## INPUT MATERIAL
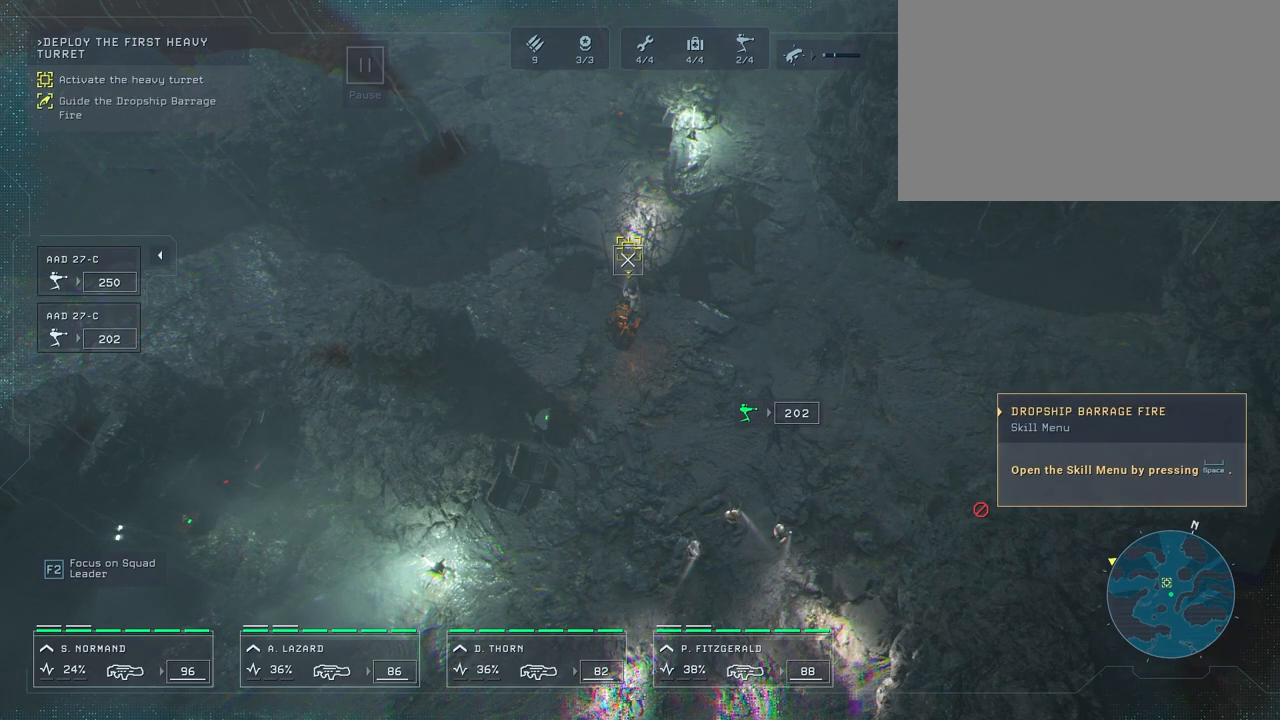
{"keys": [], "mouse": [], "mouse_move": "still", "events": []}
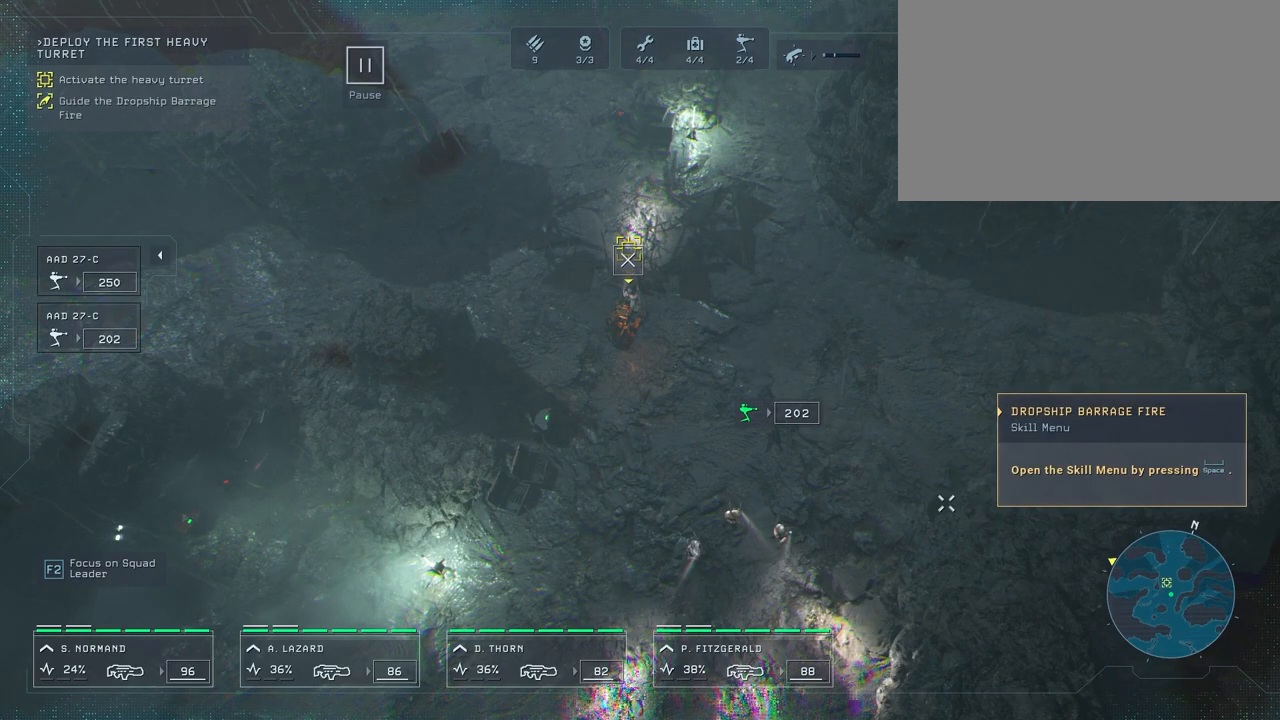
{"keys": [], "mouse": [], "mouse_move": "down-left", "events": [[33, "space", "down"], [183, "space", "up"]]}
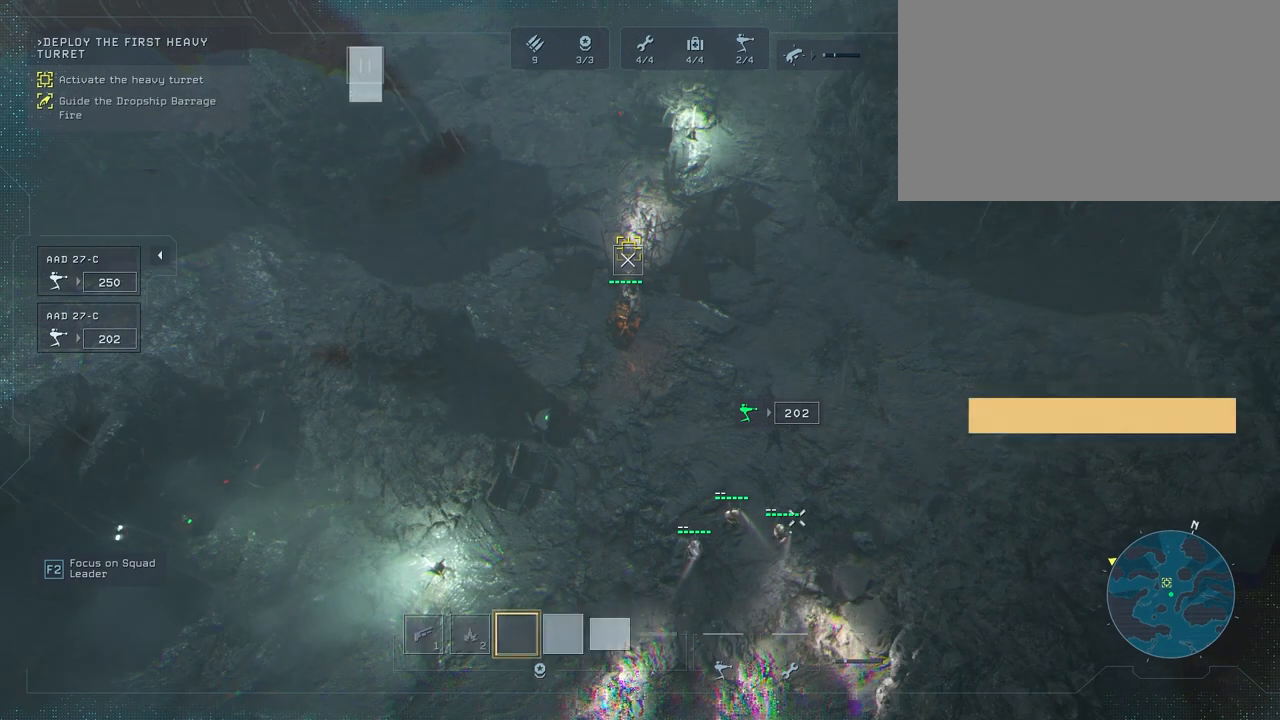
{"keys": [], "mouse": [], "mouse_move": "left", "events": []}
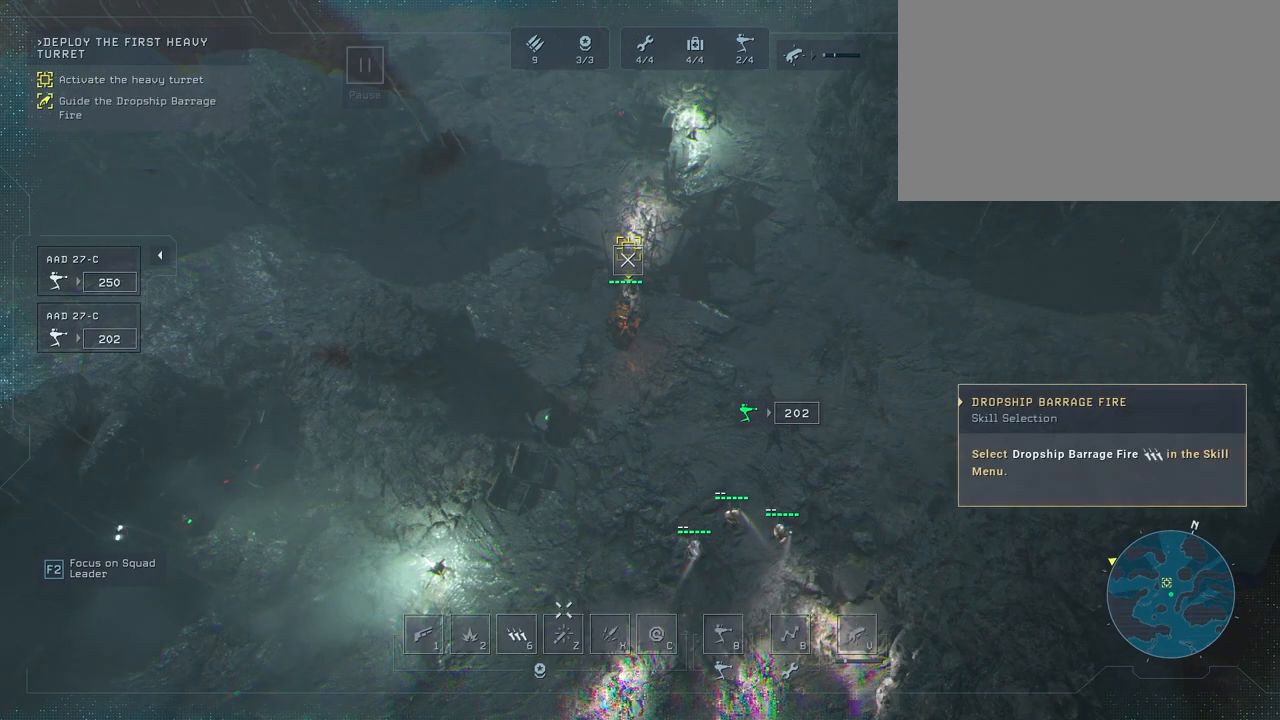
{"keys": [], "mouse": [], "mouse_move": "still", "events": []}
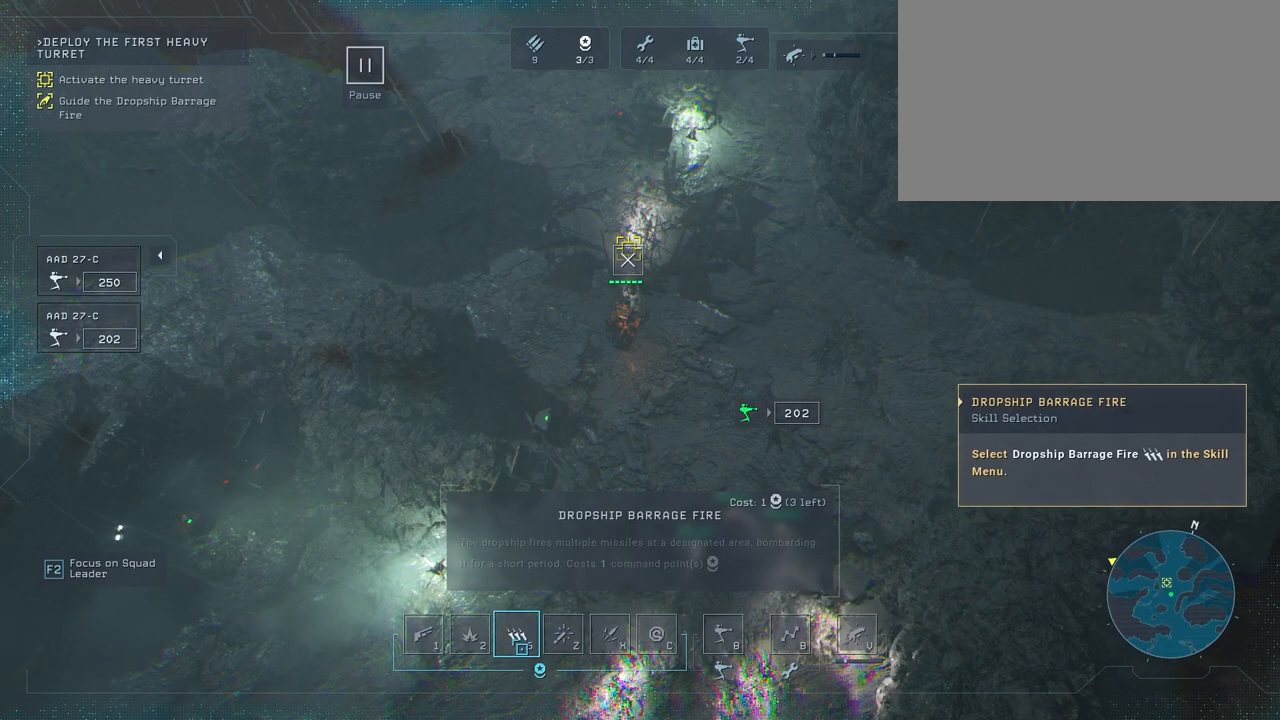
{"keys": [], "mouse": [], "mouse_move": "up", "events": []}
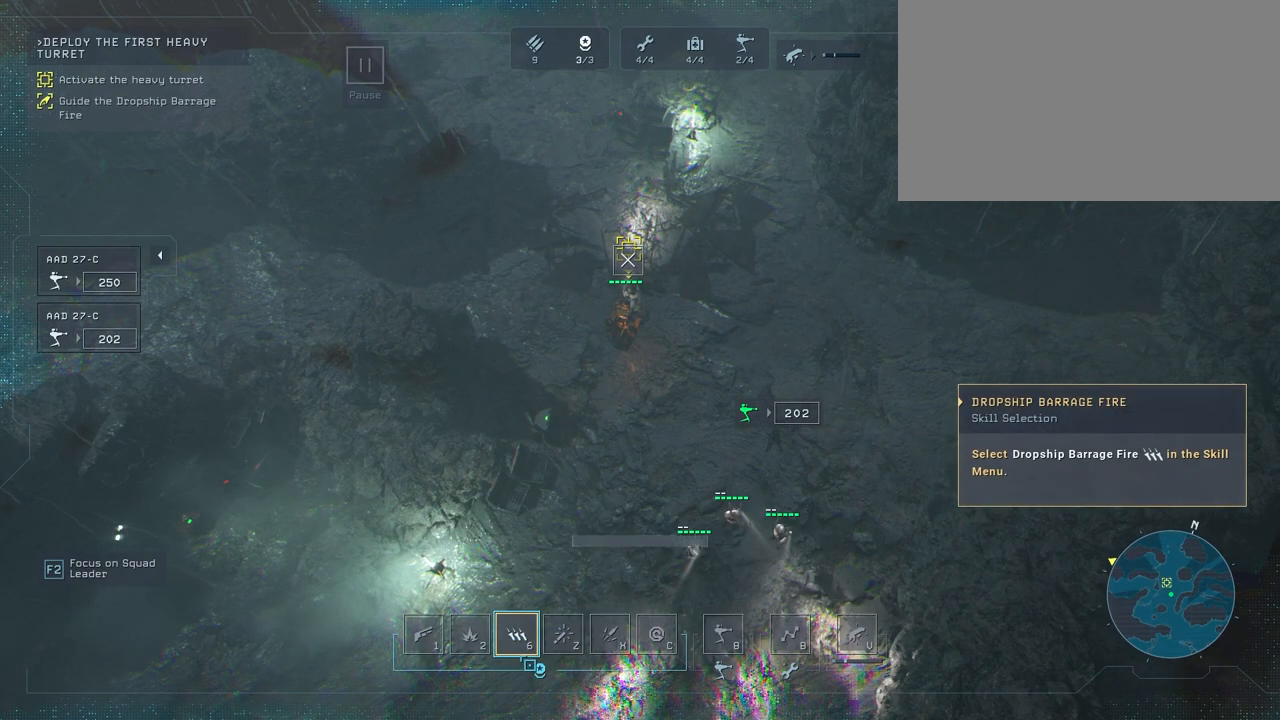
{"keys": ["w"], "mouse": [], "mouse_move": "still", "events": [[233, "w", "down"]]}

## DIRECTIONS
Search the records for the word "down" and return every line that holds it.

## ANSWER TO THE PROBLEM
{"keys": [], "mouse": [], "mouse_move": "down-left", "events": [[33, "space", "down"], [183, "space", "up"]]}
{"keys": ["w"], "mouse": [], "mouse_move": "still", "events": [[233, "w", "down"]]}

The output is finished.